This weekend Dr Nic shared with us a well written article discussing the shortcomings of auto-incrementing (serial) keys and an alternative approach. While discussing the article the question came up about how to go about using UUID keys in our applications and what we have to do within PostgreSQL in order to use them. PostgreSQL out of the box defines a UUID Data Type which is a great start.

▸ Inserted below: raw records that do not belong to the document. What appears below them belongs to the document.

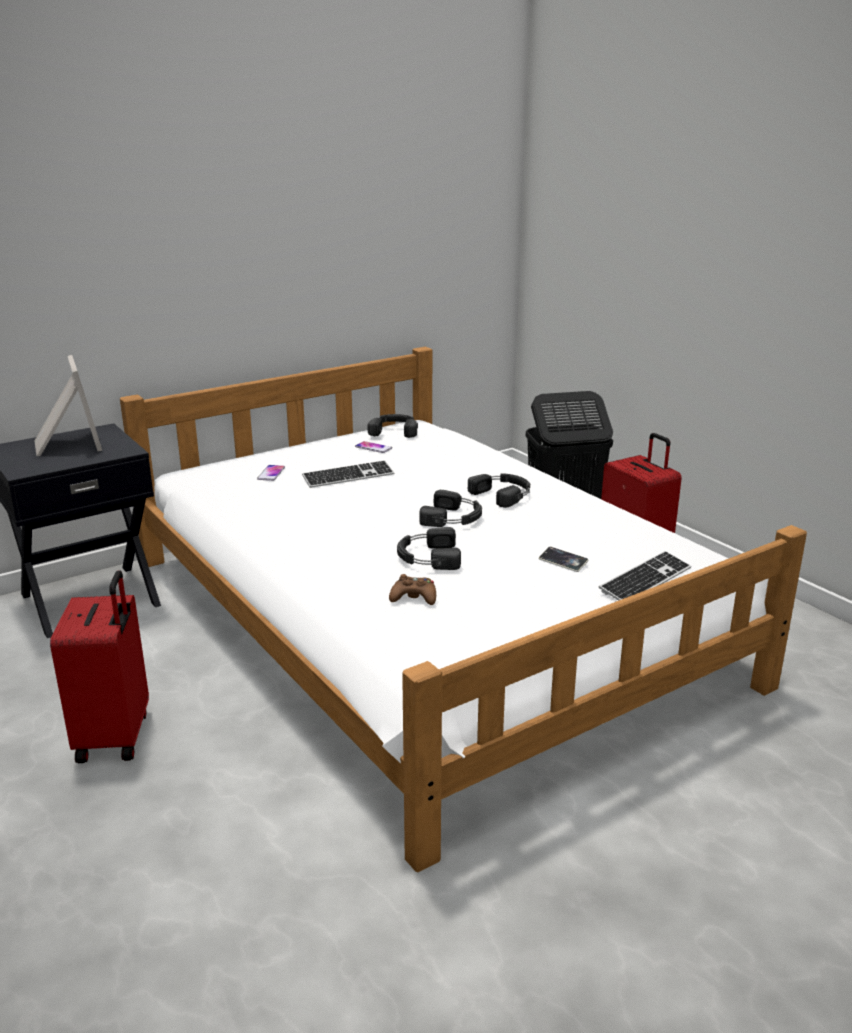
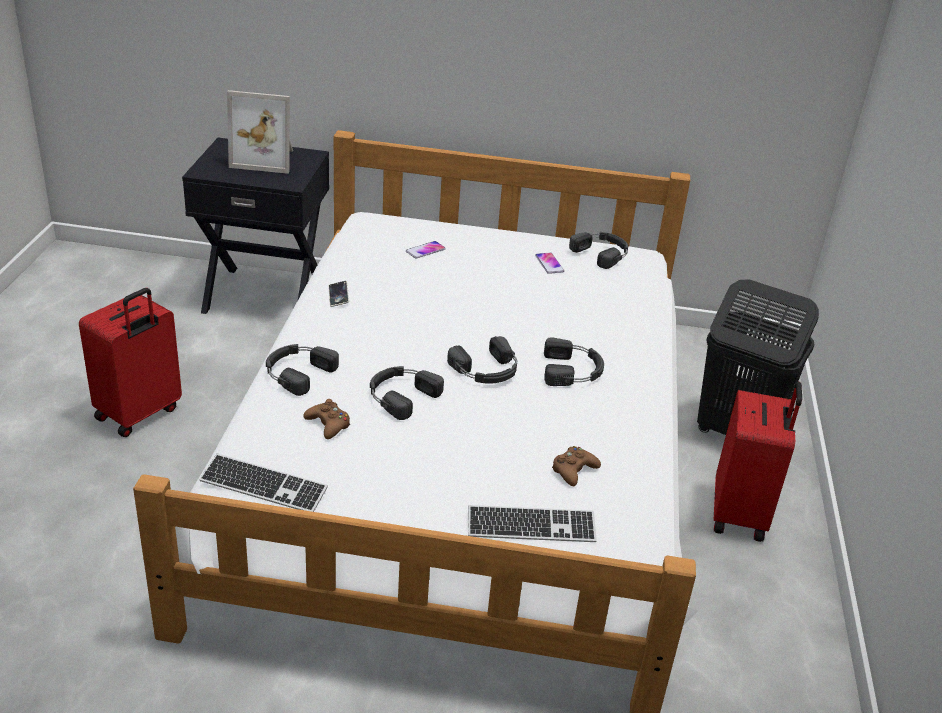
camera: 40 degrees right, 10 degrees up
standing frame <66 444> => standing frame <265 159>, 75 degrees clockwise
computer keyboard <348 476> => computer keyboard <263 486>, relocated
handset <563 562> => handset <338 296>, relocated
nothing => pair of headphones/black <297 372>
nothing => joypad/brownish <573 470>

We then have three options for generating UUID’s,
- Within your application code
- Within the database using the extension uuid-ossp
- Within the database using the extension pgcrypto
Generating them within our application will work quite nicely and is a good way to go, unless you want the database to handle creating these automatically for you which is usually where our point of view.
Only use uuid-ossp if you have a real and specific need for the functions it provides If your only need is to generate and index them then you do not need uid-ossp. (Update: See below.) For generating UUID’s within the database an easy place to start is to use the gen_random_uuid ()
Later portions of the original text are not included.